Arrange everything below, from the line containing "pose: elev=222.2 azim=280.5" down to the line containing "Dot at: (205, 370)", as a numbered list. Include both end lines and skip any blank lines.

MATERIAL FOR THIS TASK:
--- Start ---

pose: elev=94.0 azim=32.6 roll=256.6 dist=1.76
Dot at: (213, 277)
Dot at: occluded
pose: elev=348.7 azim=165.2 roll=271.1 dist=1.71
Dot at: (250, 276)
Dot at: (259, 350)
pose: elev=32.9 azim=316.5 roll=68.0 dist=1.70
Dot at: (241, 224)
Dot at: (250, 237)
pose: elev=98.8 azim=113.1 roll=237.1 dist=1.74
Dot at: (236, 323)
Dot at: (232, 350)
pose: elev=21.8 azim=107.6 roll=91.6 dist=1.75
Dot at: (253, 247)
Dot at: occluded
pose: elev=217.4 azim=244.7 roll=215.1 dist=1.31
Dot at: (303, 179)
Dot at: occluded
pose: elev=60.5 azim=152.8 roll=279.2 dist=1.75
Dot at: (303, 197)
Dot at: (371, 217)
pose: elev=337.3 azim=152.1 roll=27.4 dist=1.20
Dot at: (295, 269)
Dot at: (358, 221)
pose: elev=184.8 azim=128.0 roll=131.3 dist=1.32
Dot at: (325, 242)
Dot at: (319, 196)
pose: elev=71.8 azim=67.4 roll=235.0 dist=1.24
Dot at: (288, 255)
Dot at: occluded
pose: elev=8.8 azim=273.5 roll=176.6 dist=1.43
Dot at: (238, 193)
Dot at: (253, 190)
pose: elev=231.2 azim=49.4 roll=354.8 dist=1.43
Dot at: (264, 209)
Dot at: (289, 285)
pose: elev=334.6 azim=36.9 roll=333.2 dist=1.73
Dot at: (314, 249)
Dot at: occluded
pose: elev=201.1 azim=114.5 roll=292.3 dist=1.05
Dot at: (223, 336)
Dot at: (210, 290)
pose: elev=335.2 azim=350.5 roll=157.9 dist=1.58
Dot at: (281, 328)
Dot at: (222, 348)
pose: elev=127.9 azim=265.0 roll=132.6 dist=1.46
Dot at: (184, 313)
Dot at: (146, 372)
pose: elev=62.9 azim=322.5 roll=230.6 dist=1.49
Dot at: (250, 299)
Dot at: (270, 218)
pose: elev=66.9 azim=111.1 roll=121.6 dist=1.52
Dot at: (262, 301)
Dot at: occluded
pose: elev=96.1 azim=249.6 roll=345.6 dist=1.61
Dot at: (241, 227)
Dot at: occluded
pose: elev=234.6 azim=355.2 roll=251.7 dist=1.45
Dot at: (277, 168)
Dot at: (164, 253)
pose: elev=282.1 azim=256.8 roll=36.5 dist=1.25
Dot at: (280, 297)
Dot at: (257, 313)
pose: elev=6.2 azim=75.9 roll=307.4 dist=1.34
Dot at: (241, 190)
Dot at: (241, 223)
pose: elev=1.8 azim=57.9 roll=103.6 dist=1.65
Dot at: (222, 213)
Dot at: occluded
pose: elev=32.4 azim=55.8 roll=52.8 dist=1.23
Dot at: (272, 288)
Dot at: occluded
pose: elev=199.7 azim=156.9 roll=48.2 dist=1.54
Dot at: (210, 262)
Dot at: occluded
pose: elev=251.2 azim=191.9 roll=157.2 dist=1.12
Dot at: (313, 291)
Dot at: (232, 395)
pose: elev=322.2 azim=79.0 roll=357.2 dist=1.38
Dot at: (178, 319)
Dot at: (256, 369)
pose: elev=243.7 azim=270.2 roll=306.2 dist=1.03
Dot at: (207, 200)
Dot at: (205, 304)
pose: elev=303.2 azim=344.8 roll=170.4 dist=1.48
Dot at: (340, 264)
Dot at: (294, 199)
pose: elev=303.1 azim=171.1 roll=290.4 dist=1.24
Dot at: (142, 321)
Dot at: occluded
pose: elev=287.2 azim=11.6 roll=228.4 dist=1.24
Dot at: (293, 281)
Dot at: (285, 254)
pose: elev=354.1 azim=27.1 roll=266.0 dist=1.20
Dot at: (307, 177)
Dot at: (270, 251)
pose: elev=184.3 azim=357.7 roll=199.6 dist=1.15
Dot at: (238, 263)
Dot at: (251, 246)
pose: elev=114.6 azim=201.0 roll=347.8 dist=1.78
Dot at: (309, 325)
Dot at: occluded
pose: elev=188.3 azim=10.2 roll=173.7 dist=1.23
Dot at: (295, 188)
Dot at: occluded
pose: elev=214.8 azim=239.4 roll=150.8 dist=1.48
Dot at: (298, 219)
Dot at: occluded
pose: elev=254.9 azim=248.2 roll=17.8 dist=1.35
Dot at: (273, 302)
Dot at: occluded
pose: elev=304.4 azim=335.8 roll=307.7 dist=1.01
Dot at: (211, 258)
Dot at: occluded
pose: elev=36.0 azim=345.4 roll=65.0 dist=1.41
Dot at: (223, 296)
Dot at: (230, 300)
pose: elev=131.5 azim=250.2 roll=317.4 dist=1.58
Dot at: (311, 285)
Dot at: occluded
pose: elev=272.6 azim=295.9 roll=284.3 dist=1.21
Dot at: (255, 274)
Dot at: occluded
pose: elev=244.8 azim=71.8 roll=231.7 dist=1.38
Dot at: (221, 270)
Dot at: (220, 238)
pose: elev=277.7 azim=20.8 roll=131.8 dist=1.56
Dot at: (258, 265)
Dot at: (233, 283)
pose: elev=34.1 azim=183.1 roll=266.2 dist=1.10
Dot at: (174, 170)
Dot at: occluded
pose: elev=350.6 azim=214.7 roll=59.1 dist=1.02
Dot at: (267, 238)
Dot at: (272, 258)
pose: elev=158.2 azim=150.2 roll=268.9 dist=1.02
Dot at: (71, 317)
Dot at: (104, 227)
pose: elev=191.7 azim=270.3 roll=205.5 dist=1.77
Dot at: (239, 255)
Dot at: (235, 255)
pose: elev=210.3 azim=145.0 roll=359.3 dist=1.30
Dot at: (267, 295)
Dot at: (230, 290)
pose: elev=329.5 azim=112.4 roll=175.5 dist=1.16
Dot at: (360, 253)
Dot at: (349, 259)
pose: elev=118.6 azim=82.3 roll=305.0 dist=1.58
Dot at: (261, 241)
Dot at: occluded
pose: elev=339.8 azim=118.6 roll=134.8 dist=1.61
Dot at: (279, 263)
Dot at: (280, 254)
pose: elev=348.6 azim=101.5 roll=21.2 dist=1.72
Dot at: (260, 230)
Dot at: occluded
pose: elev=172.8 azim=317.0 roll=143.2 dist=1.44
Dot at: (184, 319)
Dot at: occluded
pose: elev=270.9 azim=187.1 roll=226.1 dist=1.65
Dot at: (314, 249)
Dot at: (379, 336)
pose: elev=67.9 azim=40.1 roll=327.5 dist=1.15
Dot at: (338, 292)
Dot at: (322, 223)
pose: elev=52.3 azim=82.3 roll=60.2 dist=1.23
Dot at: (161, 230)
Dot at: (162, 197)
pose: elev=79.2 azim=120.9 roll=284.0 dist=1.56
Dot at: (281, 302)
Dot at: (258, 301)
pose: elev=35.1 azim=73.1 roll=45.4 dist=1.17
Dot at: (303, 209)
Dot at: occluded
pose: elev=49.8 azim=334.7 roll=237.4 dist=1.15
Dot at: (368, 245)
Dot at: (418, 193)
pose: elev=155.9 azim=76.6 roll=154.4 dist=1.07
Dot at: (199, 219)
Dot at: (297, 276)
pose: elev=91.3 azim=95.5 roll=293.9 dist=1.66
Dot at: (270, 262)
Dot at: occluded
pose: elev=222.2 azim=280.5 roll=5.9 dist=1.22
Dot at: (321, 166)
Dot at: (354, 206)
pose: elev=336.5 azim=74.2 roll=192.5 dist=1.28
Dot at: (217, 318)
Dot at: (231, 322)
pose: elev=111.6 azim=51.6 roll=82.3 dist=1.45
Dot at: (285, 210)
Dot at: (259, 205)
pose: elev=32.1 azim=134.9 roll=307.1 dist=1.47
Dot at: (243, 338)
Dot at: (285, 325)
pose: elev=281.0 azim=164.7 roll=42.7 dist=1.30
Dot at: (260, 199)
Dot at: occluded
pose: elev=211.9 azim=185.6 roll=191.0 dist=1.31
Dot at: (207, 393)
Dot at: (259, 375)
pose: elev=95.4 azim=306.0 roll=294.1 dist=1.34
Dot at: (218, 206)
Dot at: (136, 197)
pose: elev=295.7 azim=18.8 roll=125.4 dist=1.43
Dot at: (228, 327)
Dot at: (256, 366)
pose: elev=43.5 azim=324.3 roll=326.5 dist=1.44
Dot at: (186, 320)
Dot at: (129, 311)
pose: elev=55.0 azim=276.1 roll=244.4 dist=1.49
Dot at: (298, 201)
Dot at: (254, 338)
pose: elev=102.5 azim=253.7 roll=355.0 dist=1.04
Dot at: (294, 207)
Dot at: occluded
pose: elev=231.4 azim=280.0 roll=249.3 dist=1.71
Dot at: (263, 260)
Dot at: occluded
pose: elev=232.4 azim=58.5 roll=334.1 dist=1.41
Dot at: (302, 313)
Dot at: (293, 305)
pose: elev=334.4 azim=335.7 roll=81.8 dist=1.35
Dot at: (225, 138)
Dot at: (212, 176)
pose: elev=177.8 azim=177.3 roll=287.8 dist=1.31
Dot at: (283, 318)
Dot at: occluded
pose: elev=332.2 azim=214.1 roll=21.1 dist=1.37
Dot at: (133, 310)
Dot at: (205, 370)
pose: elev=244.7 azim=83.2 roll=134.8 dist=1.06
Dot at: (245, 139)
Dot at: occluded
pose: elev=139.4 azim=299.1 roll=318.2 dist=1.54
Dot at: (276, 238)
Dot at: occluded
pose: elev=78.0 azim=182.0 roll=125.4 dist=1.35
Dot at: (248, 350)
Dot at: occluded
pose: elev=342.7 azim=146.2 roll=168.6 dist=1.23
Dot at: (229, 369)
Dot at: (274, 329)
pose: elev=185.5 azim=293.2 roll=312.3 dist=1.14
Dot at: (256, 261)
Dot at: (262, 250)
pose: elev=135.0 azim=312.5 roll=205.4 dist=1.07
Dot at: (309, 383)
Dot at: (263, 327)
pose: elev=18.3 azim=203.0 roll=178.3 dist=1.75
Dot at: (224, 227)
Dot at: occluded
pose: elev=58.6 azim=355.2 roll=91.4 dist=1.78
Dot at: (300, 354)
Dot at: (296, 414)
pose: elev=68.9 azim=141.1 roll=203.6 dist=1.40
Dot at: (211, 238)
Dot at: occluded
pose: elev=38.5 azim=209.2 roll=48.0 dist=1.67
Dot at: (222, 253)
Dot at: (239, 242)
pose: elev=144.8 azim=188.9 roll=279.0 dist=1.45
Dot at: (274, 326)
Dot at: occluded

--- End ---

FINAL ANSWER:
1. pose: elev=222.2 azim=280.5 roll=5.9 dist=1.22
2. Dot at: (321, 166)
3. Dot at: (354, 206)
4. pose: elev=336.5 azim=74.2 roll=192.5 dist=1.28
5. Dot at: (217, 318)
6. Dot at: (231, 322)
7. pose: elev=111.6 azim=51.6 roll=82.3 dist=1.45
8. Dot at: (285, 210)
9. Dot at: (259, 205)
10. pose: elev=32.1 azim=134.9 roll=307.1 dist=1.47
11. Dot at: (243, 338)
12. Dot at: (285, 325)
13. pose: elev=281.0 azim=164.7 roll=42.7 dist=1.30
14. Dot at: (260, 199)
15. Dot at: occluded
16. pose: elev=211.9 azim=185.6 roll=191.0 dist=1.31
17. Dot at: (207, 393)
18. Dot at: (259, 375)
19. pose: elev=95.4 azim=306.0 roll=294.1 dist=1.34
20. Dot at: (218, 206)
21. Dot at: (136, 197)
22. pose: elev=295.7 azim=18.8 roll=125.4 dist=1.43
23. Dot at: (228, 327)
24. Dot at: (256, 366)
25. pose: elev=43.5 azim=324.3 roll=326.5 dist=1.44
26. Dot at: (186, 320)
27. Dot at: (129, 311)
28. pose: elev=55.0 azim=276.1 roll=244.4 dist=1.49
29. Dot at: (298, 201)
30. Dot at: (254, 338)
31. pose: elev=102.5 azim=253.7 roll=355.0 dist=1.04
32. Dot at: (294, 207)
33. Dot at: occluded
34. pose: elev=231.4 azim=280.0 roll=249.3 dist=1.71
35. Dot at: (263, 260)
36. Dot at: occluded
37. pose: elev=232.4 azim=58.5 roll=334.1 dist=1.41
38. Dot at: (302, 313)
39. Dot at: (293, 305)
40. pose: elev=334.4 azim=335.7 roll=81.8 dist=1.35
41. Dot at: (225, 138)
42. Dot at: (212, 176)
43. pose: elev=177.8 azim=177.3 roll=287.8 dist=1.31
44. Dot at: (283, 318)
45. Dot at: occluded
46. pose: elev=332.2 azim=214.1 roll=21.1 dist=1.37
47. Dot at: (133, 310)
48. Dot at: (205, 370)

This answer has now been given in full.